Word for word, please restate the lines from the beginning of the data through the line in which "microscopy captured an" appears.

╭─ ENTRIES PROVIDED

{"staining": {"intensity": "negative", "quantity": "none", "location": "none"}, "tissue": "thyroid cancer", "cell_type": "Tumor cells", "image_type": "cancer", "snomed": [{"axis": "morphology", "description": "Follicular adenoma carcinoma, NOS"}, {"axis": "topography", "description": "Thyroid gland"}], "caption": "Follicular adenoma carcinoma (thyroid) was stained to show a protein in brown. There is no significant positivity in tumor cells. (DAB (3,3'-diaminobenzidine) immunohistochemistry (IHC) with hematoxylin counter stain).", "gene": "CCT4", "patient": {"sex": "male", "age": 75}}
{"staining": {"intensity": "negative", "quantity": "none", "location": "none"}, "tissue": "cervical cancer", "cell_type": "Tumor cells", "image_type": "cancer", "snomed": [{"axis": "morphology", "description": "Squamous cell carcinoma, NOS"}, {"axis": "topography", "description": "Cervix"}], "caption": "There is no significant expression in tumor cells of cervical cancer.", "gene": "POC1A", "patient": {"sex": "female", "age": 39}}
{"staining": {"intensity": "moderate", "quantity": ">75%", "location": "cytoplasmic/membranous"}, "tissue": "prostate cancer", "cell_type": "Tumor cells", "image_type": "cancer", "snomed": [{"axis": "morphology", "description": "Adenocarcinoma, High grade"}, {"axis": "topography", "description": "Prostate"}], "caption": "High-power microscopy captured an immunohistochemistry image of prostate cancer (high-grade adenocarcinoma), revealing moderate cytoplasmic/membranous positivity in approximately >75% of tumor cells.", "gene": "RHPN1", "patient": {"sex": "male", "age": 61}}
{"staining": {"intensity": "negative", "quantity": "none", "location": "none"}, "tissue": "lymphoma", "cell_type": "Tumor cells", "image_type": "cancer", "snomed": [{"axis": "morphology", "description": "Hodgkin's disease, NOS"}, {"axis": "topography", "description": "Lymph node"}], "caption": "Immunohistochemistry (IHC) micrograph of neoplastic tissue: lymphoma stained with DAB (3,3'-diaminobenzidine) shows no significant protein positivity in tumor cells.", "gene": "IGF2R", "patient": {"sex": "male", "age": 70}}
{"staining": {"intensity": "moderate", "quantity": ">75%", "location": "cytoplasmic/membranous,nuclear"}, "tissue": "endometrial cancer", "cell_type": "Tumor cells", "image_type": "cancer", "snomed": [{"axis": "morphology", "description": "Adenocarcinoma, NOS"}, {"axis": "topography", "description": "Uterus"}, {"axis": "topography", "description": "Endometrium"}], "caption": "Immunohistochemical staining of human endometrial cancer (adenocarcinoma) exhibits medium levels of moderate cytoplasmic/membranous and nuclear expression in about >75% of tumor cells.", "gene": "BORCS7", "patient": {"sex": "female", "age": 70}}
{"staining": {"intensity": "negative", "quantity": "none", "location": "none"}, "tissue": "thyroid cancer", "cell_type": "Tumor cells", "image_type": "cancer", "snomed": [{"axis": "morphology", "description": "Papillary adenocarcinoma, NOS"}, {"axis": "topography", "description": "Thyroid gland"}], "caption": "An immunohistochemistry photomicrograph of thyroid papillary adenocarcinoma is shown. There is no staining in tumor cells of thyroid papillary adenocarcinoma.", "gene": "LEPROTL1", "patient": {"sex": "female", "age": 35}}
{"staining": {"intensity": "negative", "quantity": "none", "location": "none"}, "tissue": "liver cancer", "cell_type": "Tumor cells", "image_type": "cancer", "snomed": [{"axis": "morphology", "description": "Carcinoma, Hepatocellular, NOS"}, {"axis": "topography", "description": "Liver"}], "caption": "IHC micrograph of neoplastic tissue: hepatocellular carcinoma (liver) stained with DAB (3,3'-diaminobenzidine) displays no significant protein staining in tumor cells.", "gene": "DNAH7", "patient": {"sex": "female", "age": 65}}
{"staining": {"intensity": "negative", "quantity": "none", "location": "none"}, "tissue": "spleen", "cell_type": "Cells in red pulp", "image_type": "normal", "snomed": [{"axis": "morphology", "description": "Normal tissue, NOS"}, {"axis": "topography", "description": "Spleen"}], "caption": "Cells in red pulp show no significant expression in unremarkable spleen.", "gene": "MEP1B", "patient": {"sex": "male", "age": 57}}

╰─

ANSWER FOR THE TASK
{"staining": {"intensity": "negative", "quantity": "none", "location": "none"}, "tissue": "thyroid cancer", "cell_type": "Tumor cells", "image_type": "cancer", "snomed": [{"axis": "morphology", "description": "Follicular adenoma carcinoma, NOS"}, {"axis": "topography", "description": "Thyroid gland"}], "caption": "Follicular adenoma carcinoma (thyroid) was stained to show a protein in brown. There is no significant positivity in tumor cells. (DAB (3,3'-diaminobenzidine) immunohistochemistry (IHC) with hematoxylin counter stain).", "gene": "CCT4", "patient": {"sex": "male", "age": 75}}
{"staining": {"intensity": "negative", "quantity": "none", "location": "none"}, "tissue": "cervical cancer", "cell_type": "Tumor cells", "image_type": "cancer", "snomed": [{"axis": "morphology", "description": "Squamous cell carcinoma, NOS"}, {"axis": "topography", "description": "Cervix"}], "caption": "There is no significant expression in tumor cells of cervical cancer.", "gene": "POC1A", "patient": {"sex": "female", "age": 39}}
{"staining": {"intensity": "moderate", "quantity": ">75%", "location": "cytoplasmic/membranous"}, "tissue": "prostate cancer", "cell_type": "Tumor cells", "image_type": "cancer", "snomed": [{"axis": "morphology", "description": "Adenocarcinoma, High grade"}, {"axis": "topography", "description": "Prostate"}], "caption": "High-power microscopy captured an immunohistochemistry image of prostate cancer (high-grade adenocarcinoma), revealing moderate cytoplasmic/membranous positivity in approximately >75% of tumor cells.", "gene": "RHPN1", "patient": {"sex": "male", "age": 61}}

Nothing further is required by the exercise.